Description
Kiwi fruit (scientific name: Actinidia chinensis Planch), also known as kiwi fruit (kiwi fruit is an artificially selected variety of kiwi fruit, which has become a synonym for kiwi fruit because it is widely used). China is the origin of kiwifruit and was introduced to New Zealand in the early 20th century. On November 6, 2008, at the International Kiwi Fruit Conference held in New Zealand, more than 200 experts from 19 countries in the world unanimously determined that China is the origin of kiwifruit, and the origin of world kiwifruit is Wuduhe Town, Yiling District, Yichang City, Hubei Province.
The shape of the fruit is generally elliptical, with a yellowish-brown appearance in the early stage, and reddish-brown after maturity. The skin is covered with dense hairs. The flesh is edible, and the flesh is bright green and a row of black or red seeds. Kiwifruit is called kiwi fruit because it likes to eat. It is also said that it is named because the skin is covered with hair and looks like a kiwi. It is a kind of fruit with tender quality, rich nutrition and delicious flavor.

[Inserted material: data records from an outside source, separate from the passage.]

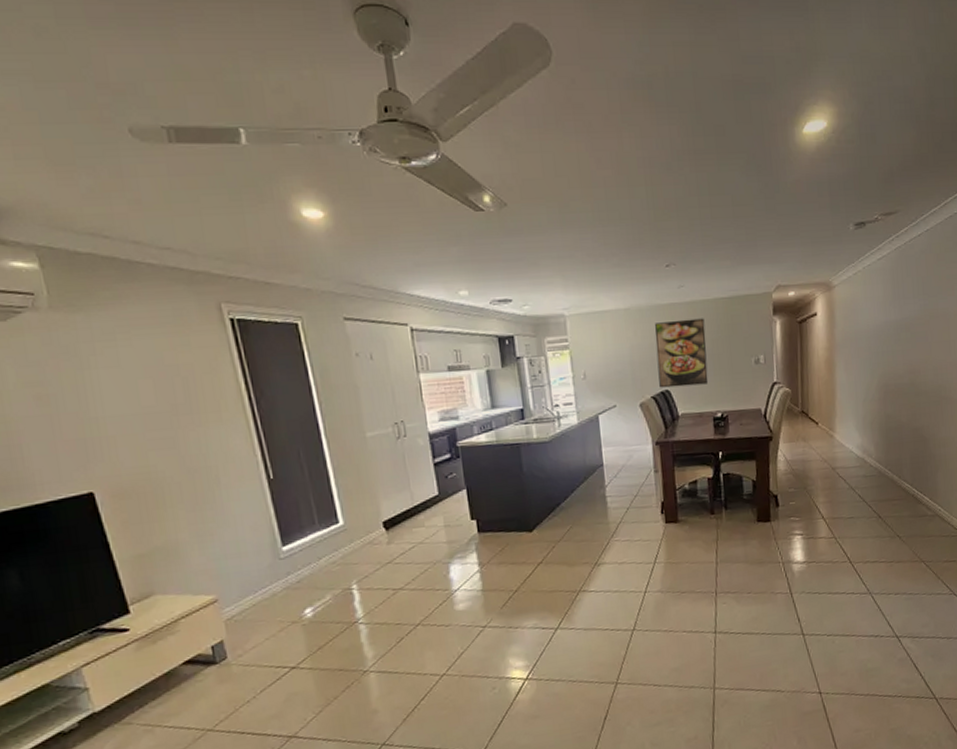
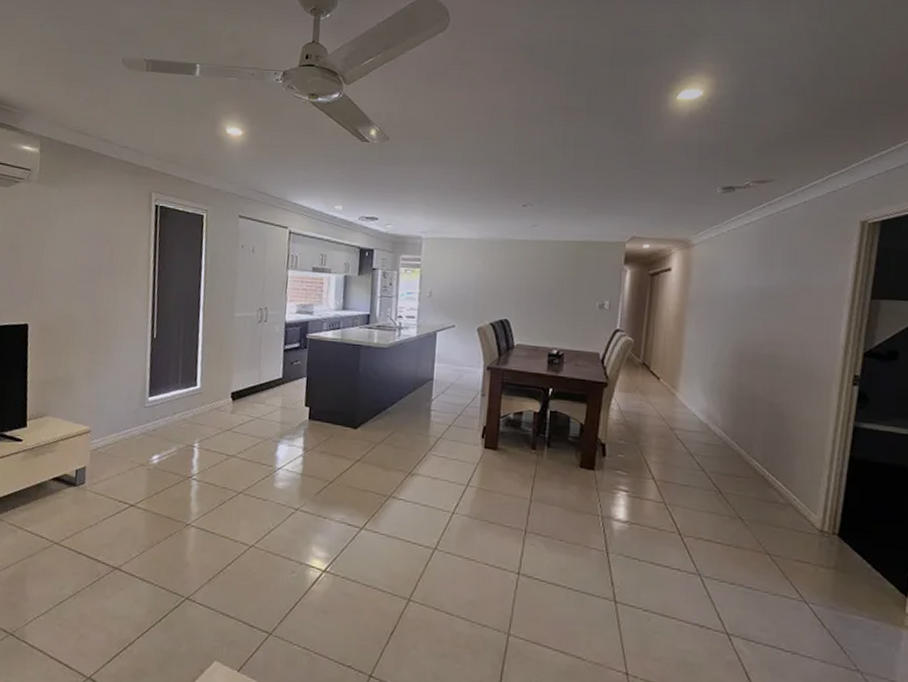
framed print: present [655,318,709,388] -> none [499,256,553,320]

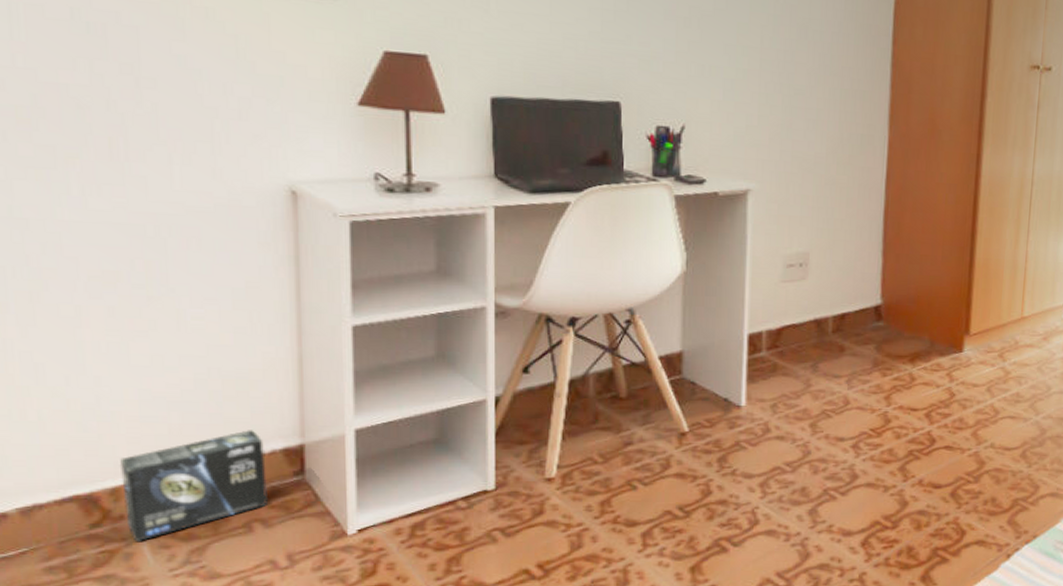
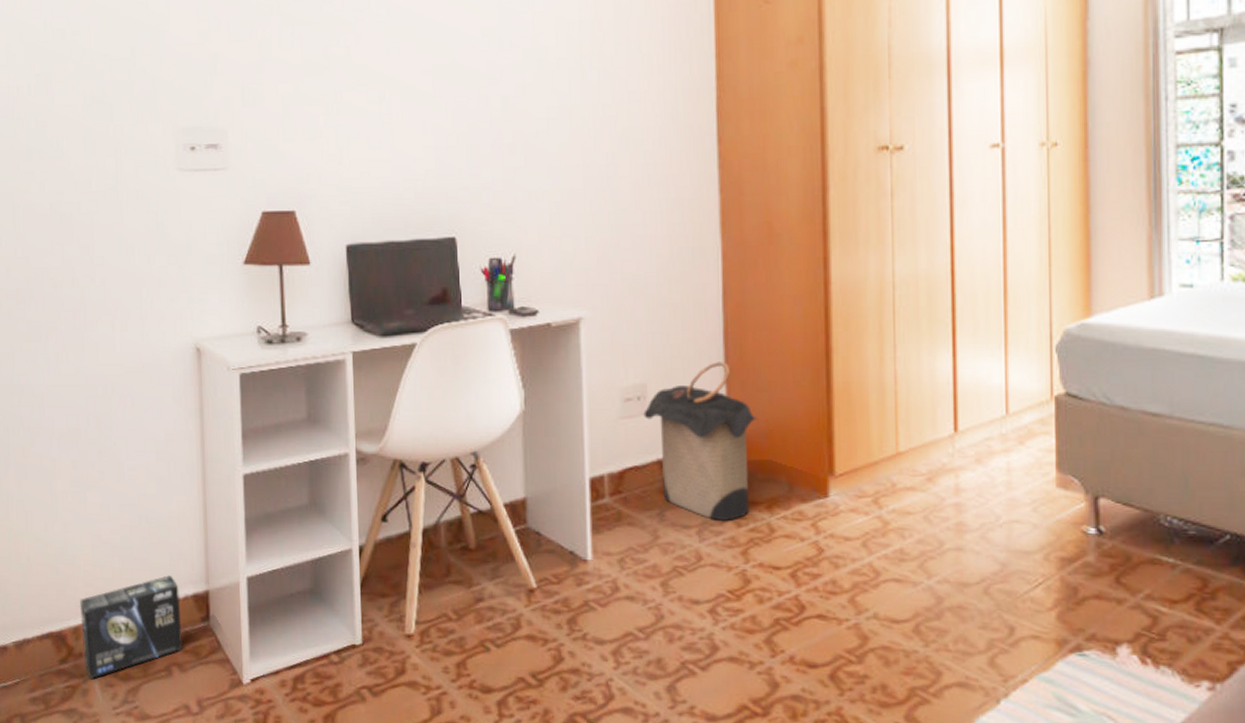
laundry hamper: none [804,236,909,372] -> present [643,362,758,522]

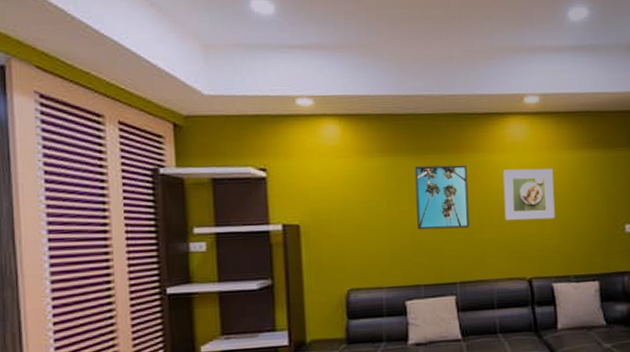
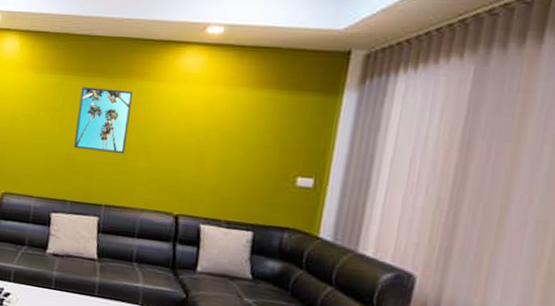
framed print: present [503,168,555,221] -> none [162,100,225,159]

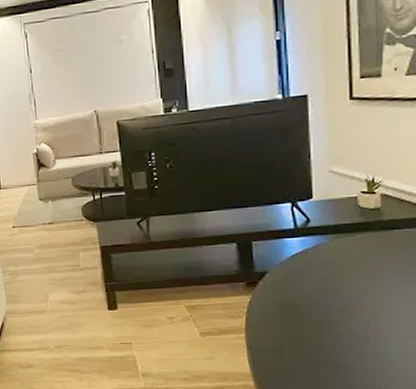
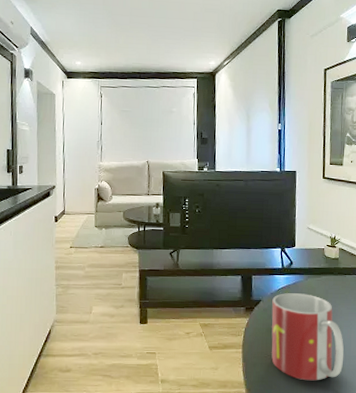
mug: none [283,259,395,370] -> present [271,293,344,381]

Kiwi fruit has a soft texture and a sweet and sour taste. The taste is described as a mixture of strawberry, banana and pineapple. In addition to organic matter such as actinidin, proteolytic enzymes, tannin, pectin and sugars, as well as trace elements such as calcium, potassium, selenium, zinc, germanium, and 17 amino acids required by the human body, kiwi fruit is also rich in vitamin C and grapes. Acid, fructose, citric acid, malic acid, fat.